Blavatsky, Helena Petrowna

(Frau) Blavatsky geb. Hahn, hatte in der Zeit, als sie die «Entschleierte Isis» schrieb, eine Art rosenkreuzerischeInspiration. Darin stehen – bis auf die Fehler des Rosenkreuzertums – ganz große rosenkreuzerische Wahrheiten. Ich sagte, bis auf die Fehler des Rosenkreuzertums, denn das Rosenkreuzertum hatte die Wahrheit über Reinkarnation und Karma nicht. Frau Blavatsky wurde dann später eingefangen von einer orientalisierenden Theosophie. Daraus ist dann die «Geheimlehre» hervorgegangen, die in bezug auf alles, was nicht christlich (und jüdisch) ist, große Wahrheiten enthält. [1]

Die äußere Persönlichkeit von H. P. Blavatsky, insofern sie in ihrem physischen Leibe verkörpert war, mit ihrem Intellekt, auch mit ihren persönlichen Eigenschaften, ihrer Sympathie und Antipathie, sie zeigt uns in der Art, wie die «Entschleierte Isis» geschrieben ist, daß sie durchaus nicht aus ihrer Persönlichkeit, aus ihrer eigenen Seele hat hervorbringen können dasjenige, was sie der Welt zu geben hatte.

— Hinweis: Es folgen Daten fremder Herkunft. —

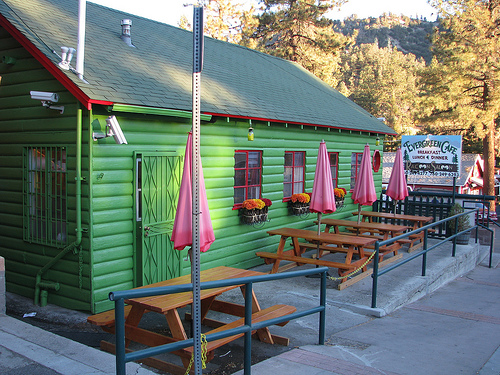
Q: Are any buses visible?
A: No, there are no buses.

Sie teilt Dinge mit, die sie selbst gar nicht hat verstehen können, und wenn man diesen Gedankengang weiter verfolgt, dann ist er ein Beweis dafür, daß höhere, spirituelle Individualitäten den Leib und die Persönlichkeit von H. P. Blavatsky benutzt haben, um dasjenige, was notwendig war, was einfließen mußte in die Menschheit, mitzuteilen. [2]

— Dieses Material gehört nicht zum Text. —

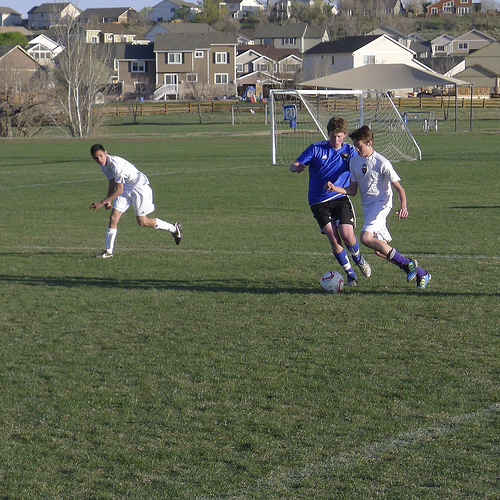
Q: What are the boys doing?
A: Playing soccer.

Es brauchte die ganz sonderbare, auf der einen Seite selbstlose, fast entselbstete, und auf der anderen Seite wiederum radikal selbstische, egoistische Natur von Helena Petrowna Blavatsky, um das geschehen zu lassen durch höhere geistige Mächte, was geschehen ist. Die selbstlose Natur aus dem Grunde, weil jedes westeuropäische Gemüt in die eigenen Denkformen, in den eigenen Intellekt das gebracht hätte, was geoffenbart worden ist. Und es brauchte die ganz selbstische, egoistische Art, weil in der damaligen grobklotzigen materialistischen Lebensart Westeuropas keine Möglichkeit geboten war, anders als aus einer solch radikalen Gemütsart heraus wie, man möchte sagen, Eisenfäuste zu machen über die zarten Hände, welche zu hegen und zu pflegen hatten den Okkultismus der neueren Zeit. [3]

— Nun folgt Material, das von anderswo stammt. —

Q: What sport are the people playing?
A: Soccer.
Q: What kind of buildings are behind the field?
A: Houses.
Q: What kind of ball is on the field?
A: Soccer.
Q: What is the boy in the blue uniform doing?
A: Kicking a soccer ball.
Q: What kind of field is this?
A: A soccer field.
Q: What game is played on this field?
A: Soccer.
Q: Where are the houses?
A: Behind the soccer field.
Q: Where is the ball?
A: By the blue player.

Das erste Bewußtsein übersinnlicher Art, davon erlebt der Mensch ein Surrogat, eine Andeutung in jenem erhobenen Traumbewußtsein, das nicht bloß willkürliche Traumbilder liefert, sondern das sich erstreckt bis zu Wahrnehmungen von Wirklichkeiten, die allerdings einer höheren Welt angehören. Und es bedarf eigentlich nur einer systematischen höheren Ausbildung des Traumbewußtseins, dann kommt der Mensch zu dem ersten Bewußtsein übersinnlicher Art, das kann schon Aufschluß geben über wichtige Verhältnisse, die sich auf dem alten Monde zugetragen haben. Aus diesem Bewußtsein, das bis zum alten Monde zurückgeht, ist auch zum überwiegend größten Teil alles das geschöpft, was in der «Secret Doctrine» von Helena Petrowna Blavatsky gegeben ist. [4] Sie war im ausgesprochensten Maße medial. Sie war ganz besonders geeignet, durch gewisse unterbewußte Glieder ihres Organismus viel, sehr viel aus der geistigen Welt herauszuholen. Und jetzt entstand ein wirkliches Ringen um diese Persönlichkeit, auf der einen Seite in der ehrlichen Absicht, vieles, was die Eingeweihten wußten, bestätigt zu finden, auf der anderen Seite um mächtiger Sonderzwecke willen. Sie war nicht bloß ein passives Medium, sie hatte eine ungeheuer starke Erinnerung für alles, was sich ihr aus den höheren Welten kundgab –, so mußten allerdings doch gewisse Persönlichkeiten auf sie einen Einfluß haben, wenn sie Kundgebungen aus der geistigen Welt hervorrufen wollte, deshalb beruft sie sich immer auf die Mahatmas, was eigentlich wegbleiben müßte. [5]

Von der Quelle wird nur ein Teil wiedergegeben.